Гальса скупо улыбнулась, а Лагода подхватила полотенце и принялась яростно вытирать тело. Затем натянула рубаху, растерянно осмотрела шнуровку, не понимая, как ее затянуть, чтобы не выглядеть одетой в мешок. Женщина дернула за один кончик, за другой, завязала узлы, и девушка почувствовала, как рубаха прильнула к телу, будто сама обхватила в нужных местах, согрела. Со штанами она справилась уже сама. Болтались они, правда, пустым местом на худых бедрах, но она тут же почувствовала, какие они удобные. Обула сапоги, затянула широкий пояс покрепче и глянула исподлобья на Гальсу.

– А ты, девчушка, красавица, – сказала та. – Стожар еще с того берега мне все в ухо дудел об этом, а я не верила.

Лагода покраснела и опустила голову.

– Он… меченую… лицо ведь не разглядел оттуда, – пролепетала она.

– А что на него смотреть? – женщина прихватила ее мокрые волосы обручем. – Хорошенькое. Нашим мужчинам такие нравятся.

Девушка прижала ладонь к рубцу и вскинула глаза, переполненные болью.

– А это?

– Тьфу.

Гальса убрала ее руку. Всмотрелась в левую щеку, которая когда-то была рассечена до кости и зашита неумелыми стежками. Затем оттянула ворот своего доспеха и показала глубокую багровую борозду над ключицей.

– У меня таких полно. И у Стожара хватает. И у тебя еще будет, не сомневайся.

Снаружи совсем рассвело и угли в очаге осыпались пеплом, когда Лагода выложила желтоглазой все, что запомнила и узнала этой суматошной и страшной ночью.

– На рукояти клинка ничего не разглядела?

После слов Гальсы о Стожаре она совсем приободрилась и уже не вздрагивала всем телом, если вопросы вынуждали ее отвернуться от лица воина, посланного ей самой судьбой.

– Какое там, – она махнула рукой. – Я только сейчас поняла, что он сломанный меч держит. Темно тогда совсем было.

– А его спутника не видела?

– Какого спутника? – она побледнела и обернулась к Стожару.

– Того, кто принес Шепетухе мешок, – ободряюще ответил он.

– Не знаю, – прошептала она. – Сбежала сразу.
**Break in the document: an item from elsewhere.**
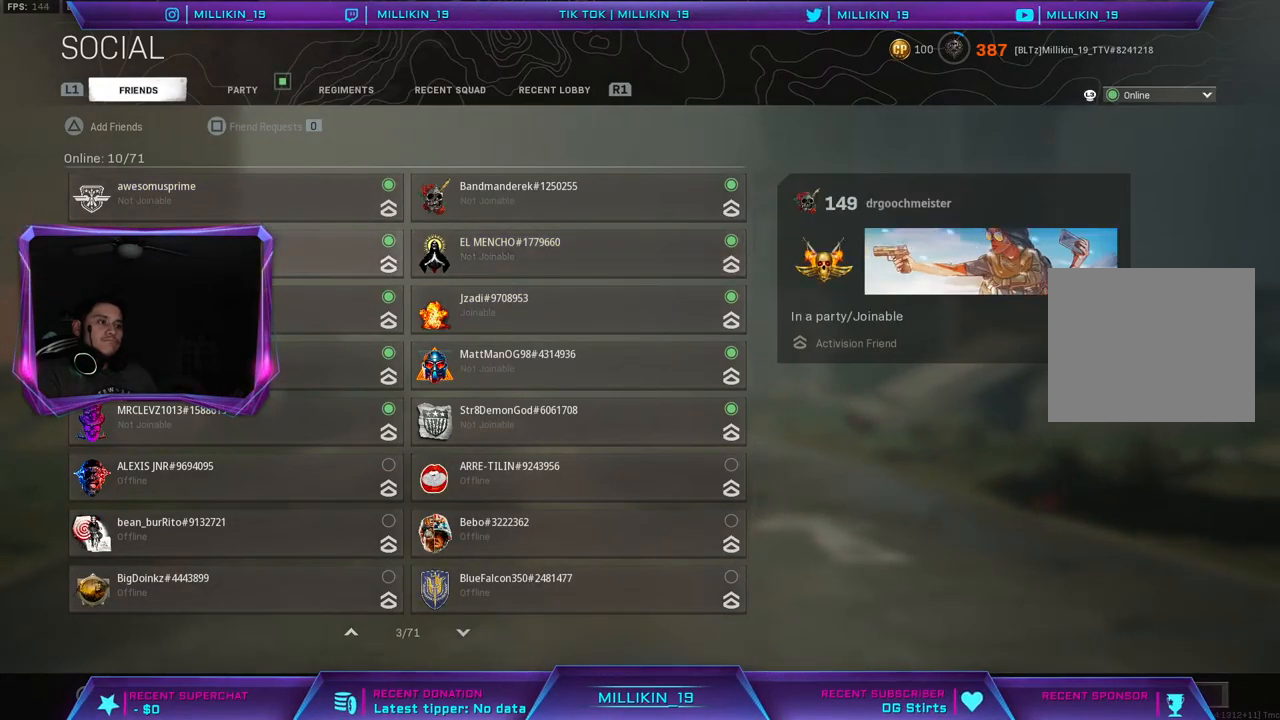
{"buttons": ["DPAD_UP"], "left_stick": "center", "right_stick": "center", "events": [[450, "DPAD_UP", "down"]]}
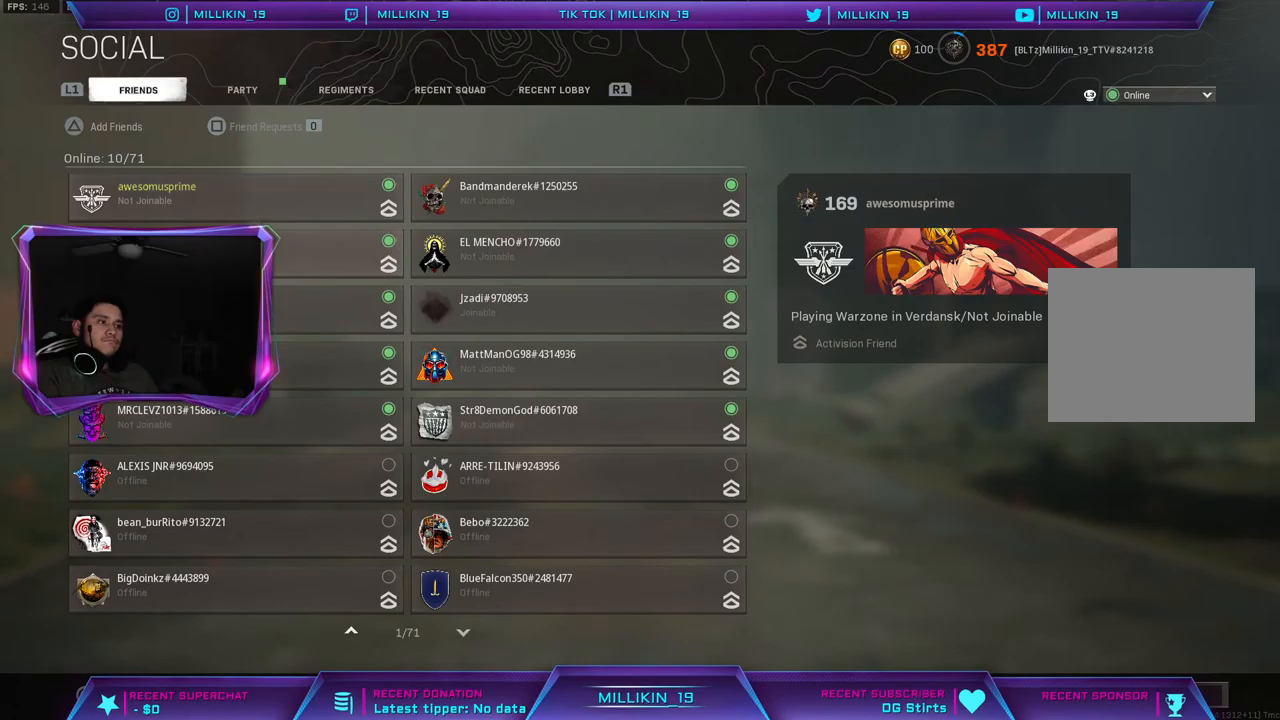
{"buttons": [], "left_stick": "center", "right_stick": "center", "events": [[83, "DPAD_UP", "up"]]}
– Не далеко убежала, – иларис прикрыла на миг глаза. – Мертвяки в лодке, конечно, на первый взгляд пострашнее этих костей в мешке будут, но… это смотря с какой стороны за такую историю зацепиться.

Керана свела вместе брови и так раздраженно потерла безупречно гладкий лоб, точно ее вдруг стало удручать отсутствие на нем морщин.

– Так что ты сделала, когда в окно к ворожее заглянула и кости увидела? – равнодушно переспросила она, но все почувствовали в ее голосе плохо скрытую тревогу.

– Не помню, – понуро вздохнула девушка. – Наверное, сюда бежала.

Иларис постучала костяшками пальцев по столу.

– Уходи с ней Стожар. Немедленно. Доберешься до Болнара и жди. Что бы не случилось оттуда ни шага. Сколько потребуется, столько и жди.

Дозорный склонил голову, подтверждая полученный приказ, а Хорлай старательно натянул на лицо улыбку и хлопнул его по плечу.

– Смотри там, – ухмыльнулся. – Голову от счастья не потеряй и к запретным тропам не высовывайся. Просто нас жди.

Гальса не сказала ничего, только посмотрела на Лагоду с сочувствием и опустила взгляд. Керана обернулась к старшему Дозорной башни.

– Это самое легкое из того, что им придется делать в Болнаре. Лошадей седлай.

Гальса вскинула голову, как только они с иларис остались вдвоем.

– Оставь ее мертвым, госпожа, – выдохнула она едва слышно, прислушиваясь к шорохам за стеной. – Переживет Стожар как-нибудь, а мертвяки ведь и за тобой могут увязаться.

– Меня сейчас интересует, что ты чувствуешь, когда отнимаешь жизнь этим клинком?

Керана окинула ее взглядом, беззвучно рассмеялась, когда женщина непроизвольно положила ладонь на рукоять меча и сказала, пряча улыбку:

– Не хочешь – не говори.

– Не задумывалась, – она озадаченно посмотрела на дочь Озары. – Радость? Опьянение? Сразу и не скажешь. Ведь я даю противнику возможность попытаться забрать мою жизнь, чтобы сохранить свою. Наверное, счастье. Счастье от того, что осталась жива.